The mainstream culture has also become more accommodating of gay rights. On April 29, NBA player Jason Collins became the first active athlete in one of America’s four big sports leagues to come out.

It is important that American government not reverse this progress by deciding not to sign the anti-bias act into law.

American workers should be judged solely on their merit as employees and not on their sexual orientation or gender identity. Neither factor should ever be regarded as legitimate grounds for termination.

The website for the Washington, D.C.–based Human Rights Campaign provides the important story of an Iowa woman — identified only as Kathleen — who faced discrimination in the workplace.

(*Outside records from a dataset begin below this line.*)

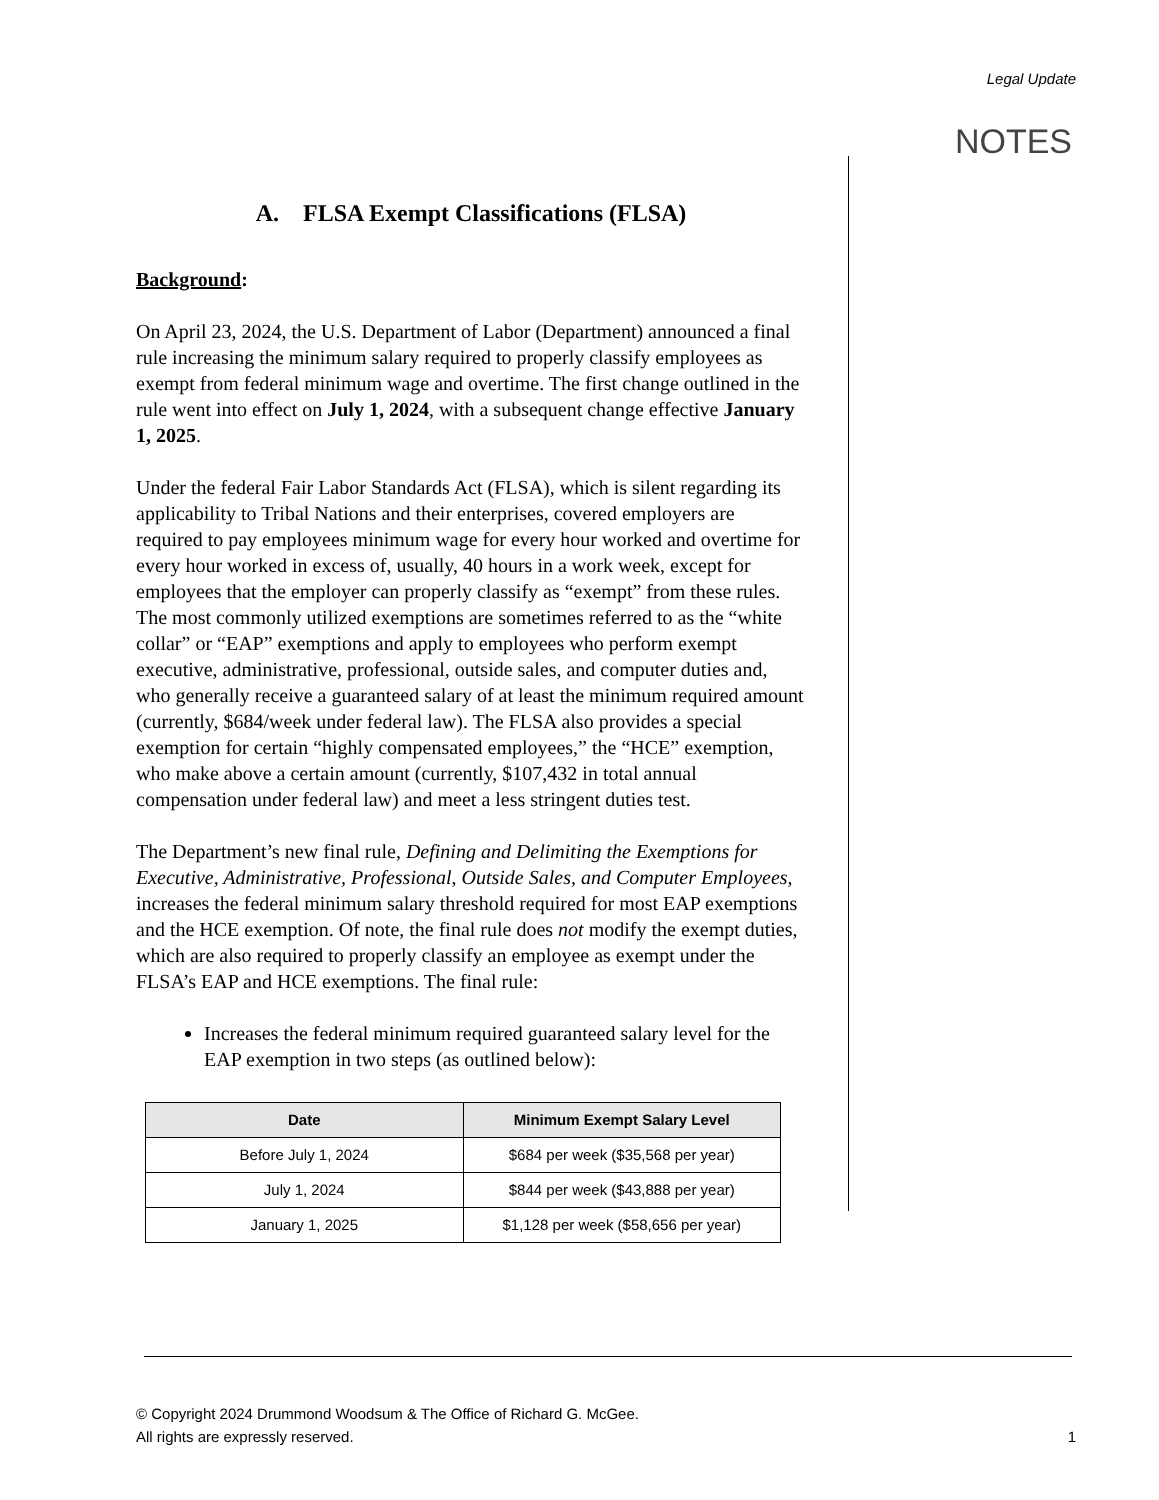Legal Update
NOTES
A. FLSA Exempt Classifications (FLSA)
Background:
On April 23, 2024, the U.S. Department of Labor (Department) announced a final rule increasing the minimum salary required to properly classify employees as exempt from federal minimum wage and overtime. The first change outlined in the rule went into effect on July 1, 2024, with a subsequent change effective January 1, 2025.
Under the federal Fair Labor Standards Act (FLSA), which is silent regarding its applicability to Tribal Nations and their enterprises, covered employers are required to pay employees minimum wage for every hour worked and overtime for every hour worked in excess of, usually, 40 hours in a work week, except for employees that the employer can properly classify as “exempt” from these rules. The most commonly utilized exemptions are sometimes referred to as the “white collar” or “EAP” exemptions and apply to employees who perform exempt executive, administrative, professional, outside sales, and computer duties and, who generally receive a guaranteed salary of at least the minimum required amount (currently, $684/week under federal law). The FLSA also provides a special exemption for certain “highly compensated employees,” the “HCE” exemption, who make above a certain amount (currently, $107,432 in total annual compensation under federal law) and meet a less stringent duties test.
The Department’s new final rule, Defining and Delimiting the Exemptions for Executive, Administrative, Professional, Outside Sales, and Computer Employees, increases the federal minimum salary threshold required for most EAP exemptions and the HCE exemption. Of note, the final rule does not modify the exempt duties, which are also required to properly classify an employee as exempt under the FLSA’s EAP and HCE exemptions. The final rule:
Increases the federal minimum required guaranteed salary level for the EAP exemption in two steps (as outlined below):
| Date | Minimum Exempt Salary Level |
| --- | --- |
| Before July 1, 2024 | $684 per week ($35,568 per year) |
| July 1, 2024 | $844 per week ($43,888 per year) |
| January 1, 2025 | $1,128 per week ($58,656 per year) |
© Copyright 2024 Drummond Woodsum & The Office of Richard G. McGee.
All rights are expressly reserved.
1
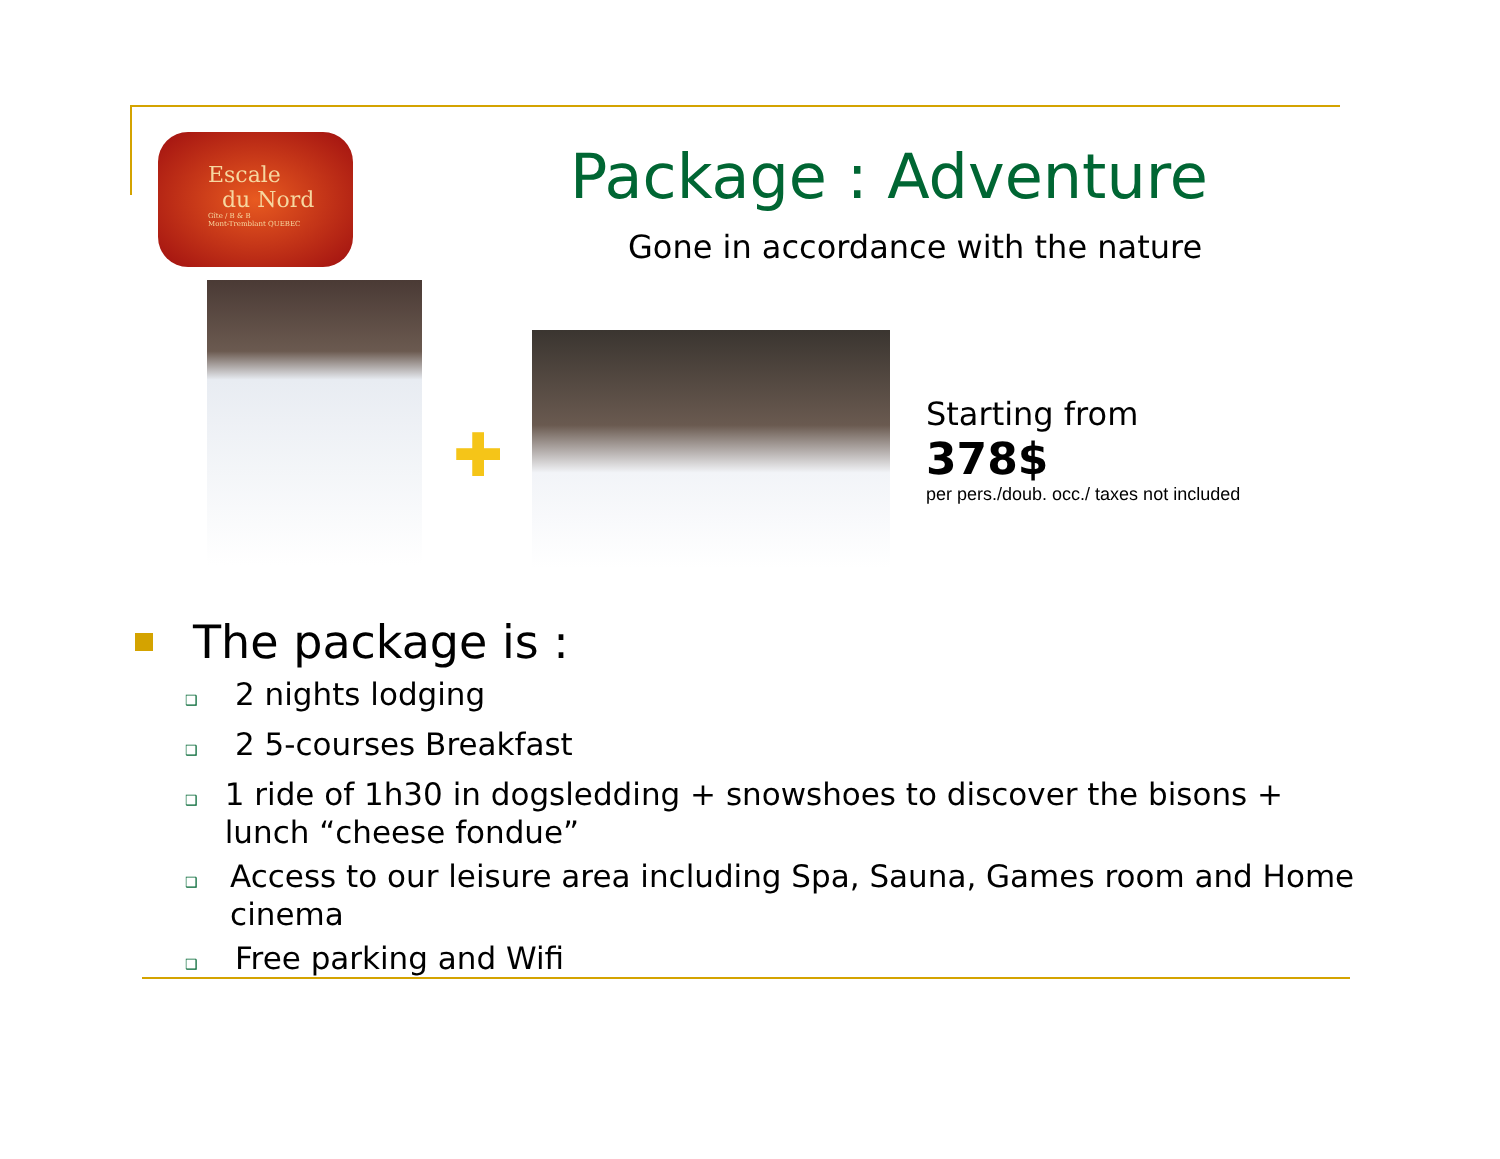Escale
du Nord
Gîte / B & B
Mont-Tremblant QUEBEC
Package : Adventure
Gone in accordance with the nature
✚
Starting from
378$
per pers./doub. occ./ taxes not included
The package is :
❑ 2 nights lodging
❑ 2 5-courses Breakfast
❑ 1 ride of 1h30 in dogsledding + snowshoes to discover the bisons + lunch “cheese fondue”
❑ Access to our leisure area including Spa, Sauna, Games room and Home cinema
❑ Free parking and Wifi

Kathleen held a research position at a university in Iowa for three years. After she revealed her plans to transition from male to female to her coworkers and supervisor, she was told that, because of her “condition,” she could no longer perform her job effectively.

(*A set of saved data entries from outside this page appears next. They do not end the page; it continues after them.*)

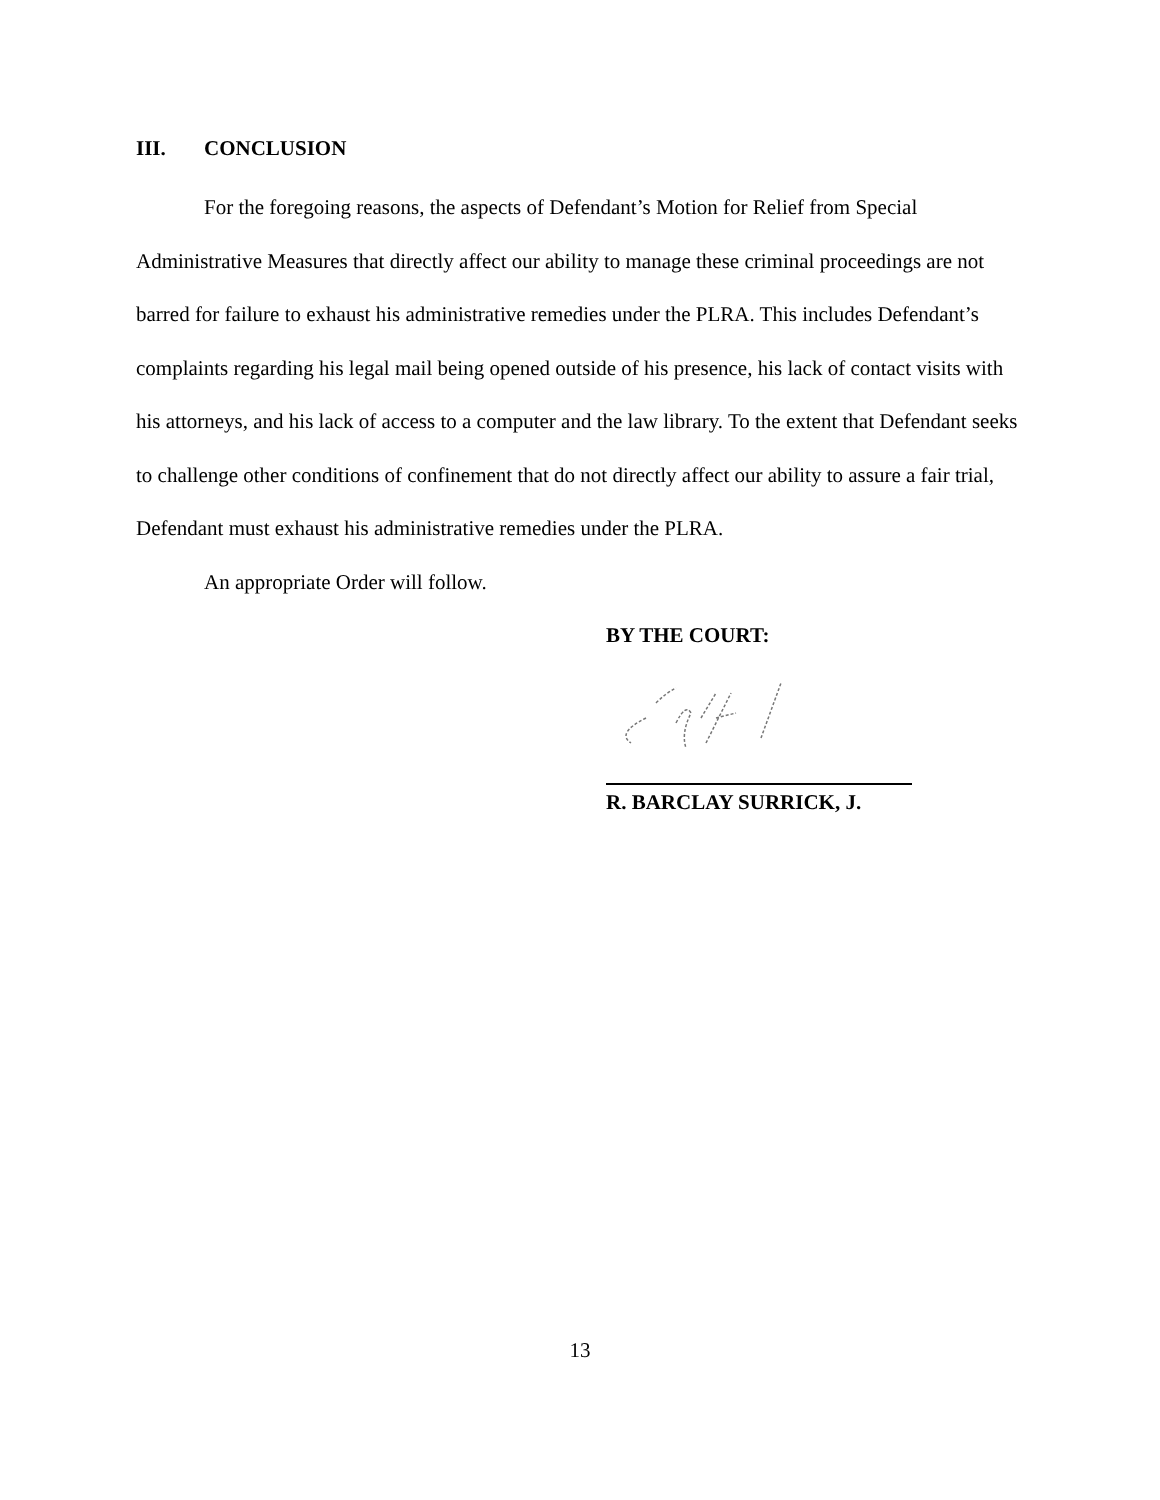III. CONCLUSION
For the foregoing reasons, the aspects of Defendant’s Motion for Relief from Special Administrative Measures that directly affect our ability to manage these criminal proceedings are not barred for failure to exhaust his administrative remedies under the PLRA. This includes Defendant’s complaints regarding his legal mail being opened outside of his presence, his lack of contact visits with his attorneys, and his lack of access to a computer and the law library. To the extent that Defendant seeks to challenge other conditions of confinement that do not directly affect our ability to assure a fair trial, Defendant must exhaust his administrative remedies under the PLRA.
An appropriate Order will follow.
BY THE COURT:
R. BARCLAY SURRICK, J.
13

When Kathleen approached the university’s affirmative-action office, officials there ordered she not be terminated as long as she could agree to find work in another department. Despite interviews with other departments, Kathleen was not hired and ultimately quit and left Iowa in 2002.

Though the bill does not affect the hiring and workplace practices of religious organizations, some continue to believe the nondiscrimination bill would infringe upon employers’ freedom of expression. However, outside of such religious organizations, freedom of expression in regards to hiring practices is irrelevant — the most qualified candidate for a job is a matter of fact, not of individual expression.

Unfortunately, opposition remains in the Republican House.

According to a Politico report, a spokesman for House Speaker John Boehner, R-Ohio, said Boehner is loath to bring the bill to a vote because he believe it “will increase frivolous litigation and cost American jobs.” I disagree with the speaker on this point; any litigation that may arise as a result of this legislation would be anything but frivolous, it would be a necessary defense of human rights.

Not passing the anti-bias act would be one of the biggest human-rights missteps that Congress has ever made. The absence of such a law allows employers to select employees (and keep them) not on merit but on unrelated aspects of their lifestyles.

I believe Congress should allow President Obama to sign the Employment Nondiscrimination Act into law not only to protect LGBT Americans but also to show the public that our elected representatives have their priorities straight.

Let’s pass the act and end this pitiful treatment of some of this country’s hardest workers.